Friday, December 10, 2010

WE WANT DEVELOPMENT NOW (DEC 7, 2010)

IT is not in contention that the global scene is characterised by huge disparities in the level of economic and social development and, by extension, varying levels in the standard of living of the people of individual nations.
While a number of factors usually combine to explain such a development, a key factor in this regard has to do with the quantity and quality of resources, including human and material, available to a nation and how and where such resources are exploited and utilised.
There are many nations on the face of this earth that are sitting on huge volumes of natural resources such as oil, gold, diamonds, etc and yet are tagged as poor, under-developed nations, with the standard of living of their people being nothing to write home about.
In recent times, the issue of the use to which we put our resources, including the new oil find, has engaged the attention of the nation, with the term ‘collateralisation’ gaining currency.

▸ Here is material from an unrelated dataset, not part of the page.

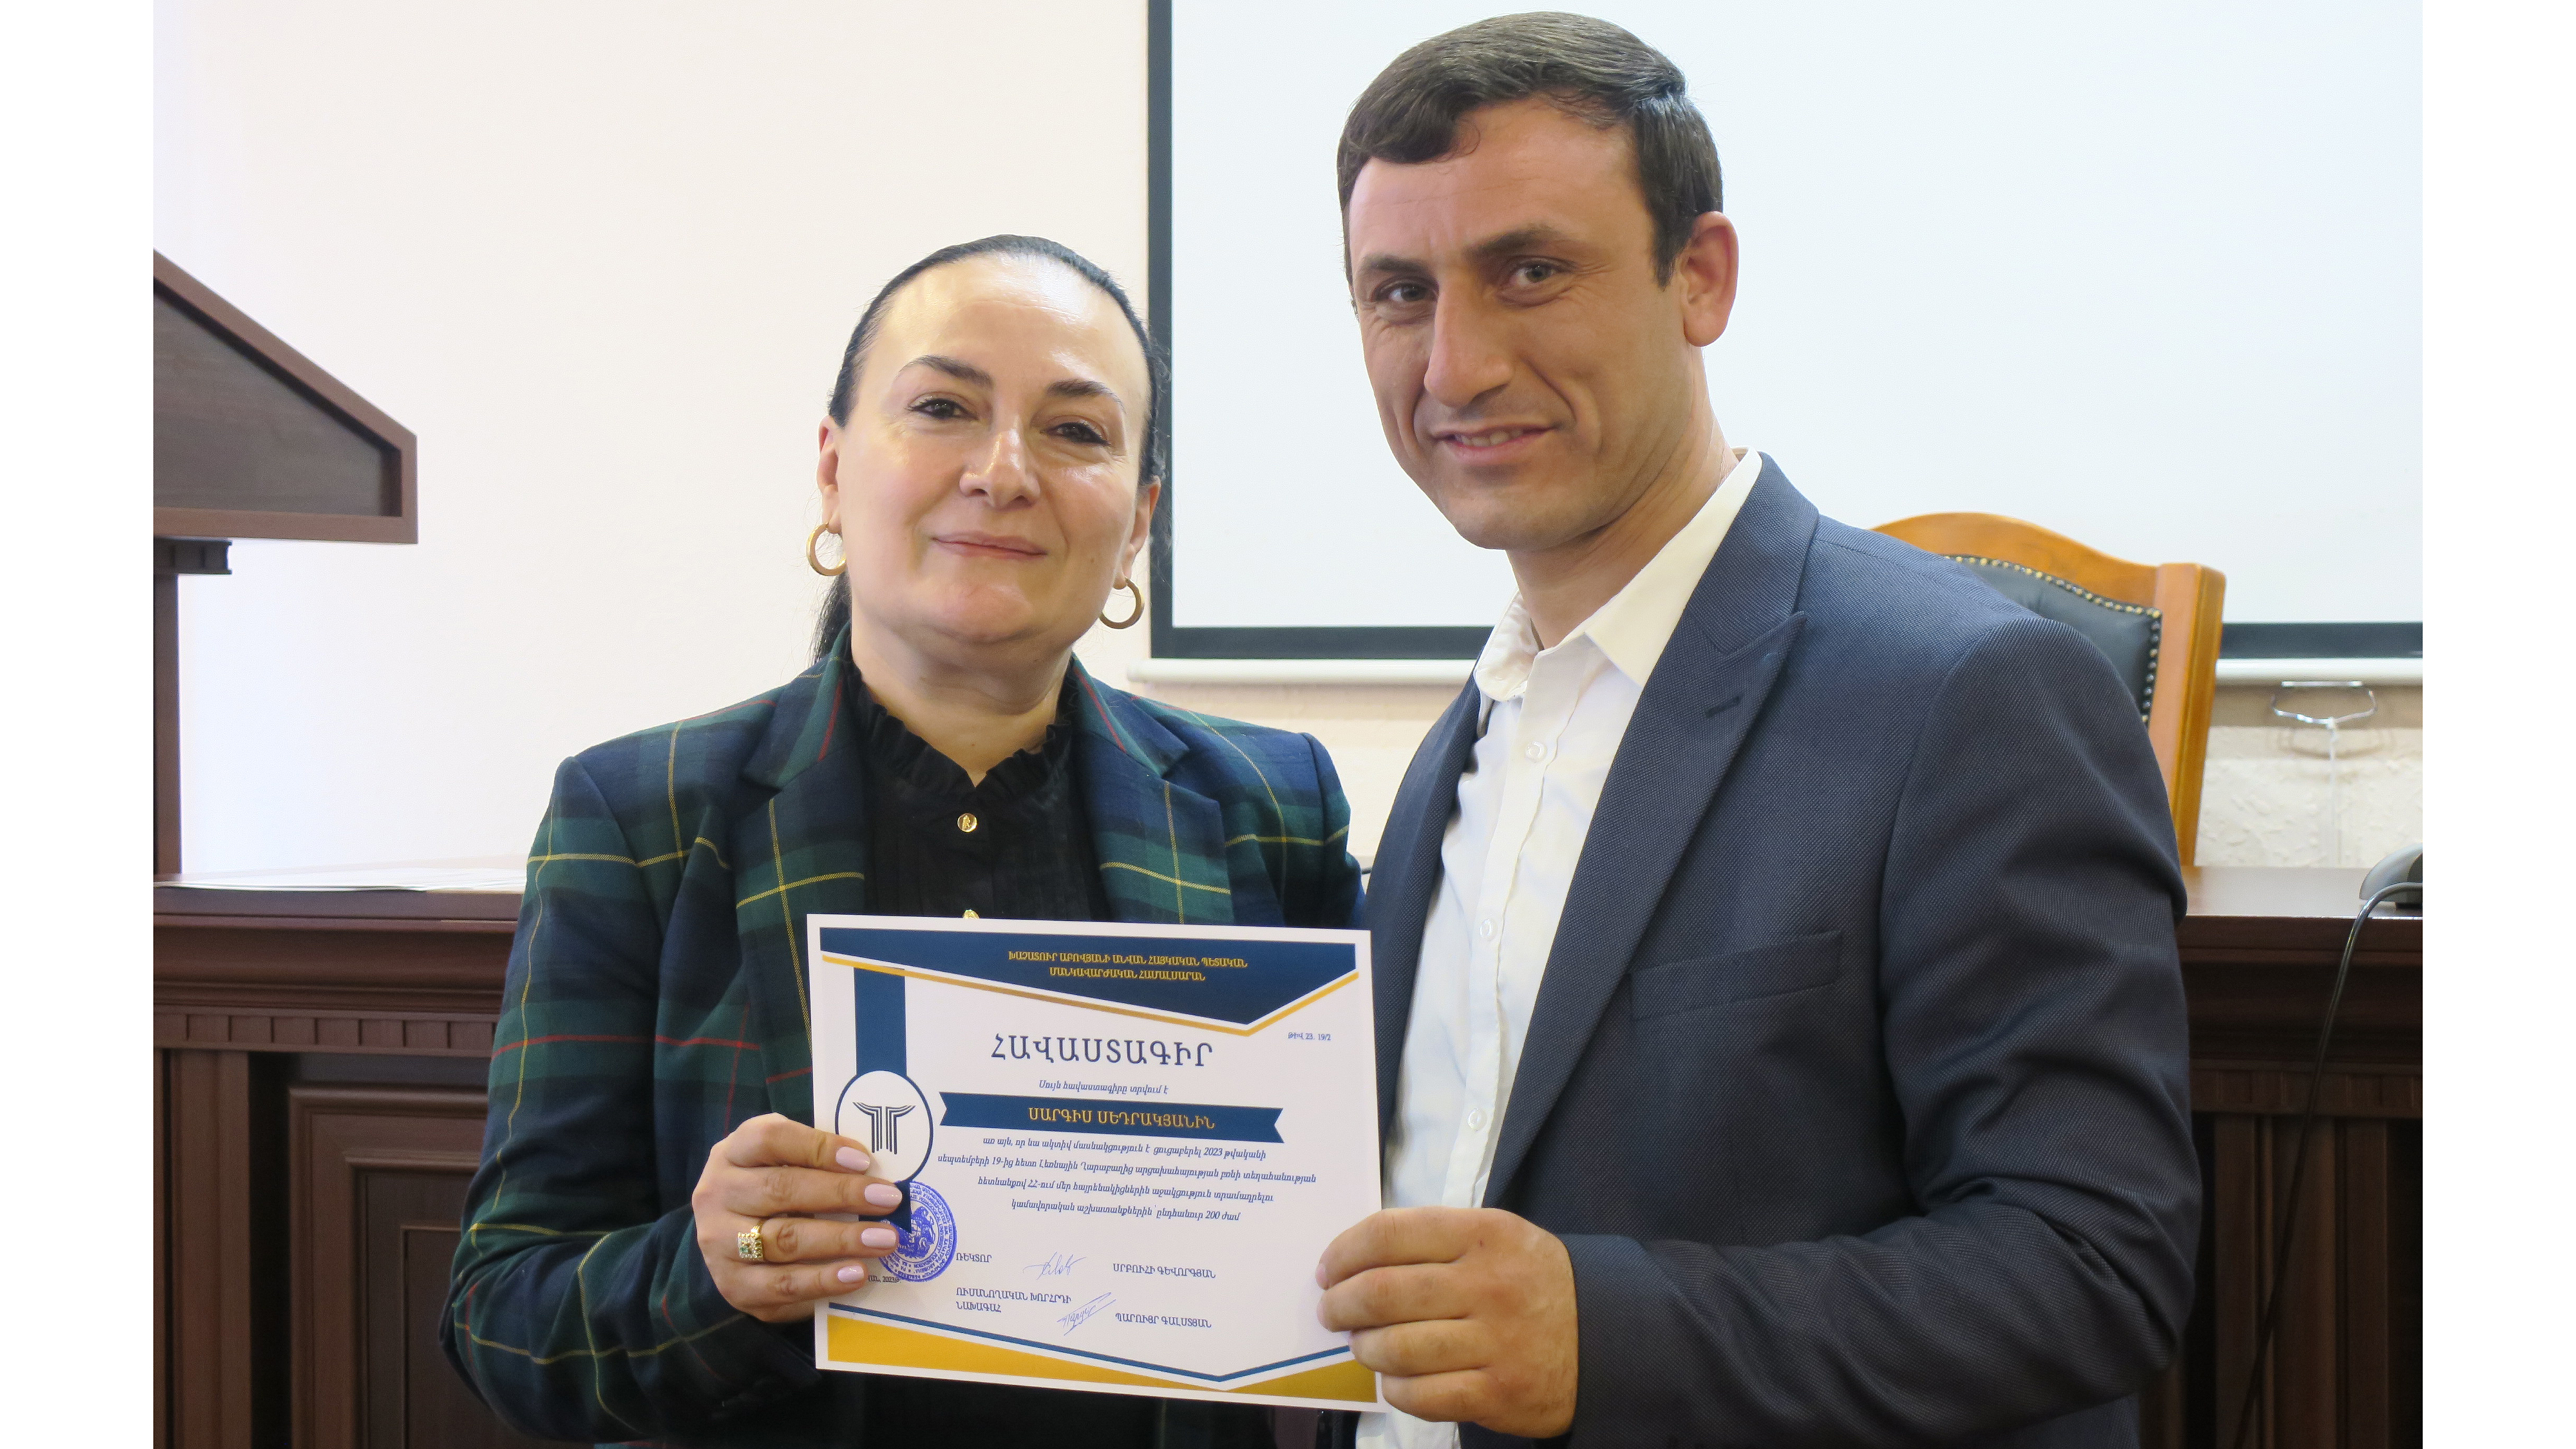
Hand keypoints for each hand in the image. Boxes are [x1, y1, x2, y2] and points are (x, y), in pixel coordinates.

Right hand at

Only yesterday, we published on our front page the assertions of the former GIMPA Rector, Professor Stephen Adei, to the effect that collateralisation of the nation’s resources for national development was in the national interest and, therefore, the right thing to do.
We are sad that what should ordinarily have passed for a simple, straightforward issue of using national resources to help accelerate the pace of socio-economic development to promote better and more dignified lives for our people has degenerated into a partisan political matter and is posing a threat to the national interest.
This development particularly arises out of the bid by the government to effect amendments to portions of the Petroleum Bill which currently does not permit the collateralisation of the oil money for development.
It has been pointed out that the amendment being sought is for the collateralisation of a portion of the oil money, that is, about 70 per cent of what is expected to go into the Consolidated Fund, with the remaining 30 per cent going into the Stabilisation and Heritage funds.
One of the reasons advanced to seek to deny or stop the collateralisation of the country’s oil money is that oil is a non-renewable resource and that proceeds from it be largely put in a fund to cater for the needs of the future generations who may otherwise be denied such a benefit.
While it is true that oil is a non-renewable resource which will run out after a time, for which reason funds accruing therefrom must be judiciously utilised, the contention that a Heritage Fund be set up to hold the bulk of the funds for future generations is neither the most rational nor prudent way of utilising this important resource.
No one with a dispassionate and patriotic mind who has a true feel of the nation’s socio-economic developmental challenges will deny even for a moment that the country needs all the resources it can gather now to push for an accelerated infrastructural facelift to help improve the lives of our people.
It is common knowledge that millions of our people, especially those in the rural areas such as Otwebeweate in the Eastern Region and Asakai in the Western Region are condemned to drinking contaminated water infected with all sorts of parasites, pregnant and sick people being carried on poles for many kilometres in order to seek medical care, children, even in those urban centres, still learning to read and write under trees, of tens of thousands of people having no place to lay their heads and forced to sleep on the streets.
How can the government, in the face of these monumental challenges, stay away from using whatever natural resources it can get to accelerate the pace of infrastructural development in order to ameliorate the suffering of our people?
The state and the government have a bounden duty to secure the well-being of the people and whatever resources are available must be used now to answer the pressing needs.
It begs the argument to contend that if roads, bridges, railways, hospitals, schools, etc are built with oil money and other resources, collateralised or otherwise, it will only serve the interests of the current generation and not those yet unborn.
We are already late in building our infrastructure and need no further waste of time.
The time for accelerated infrastructural development is now, collateralisation or not.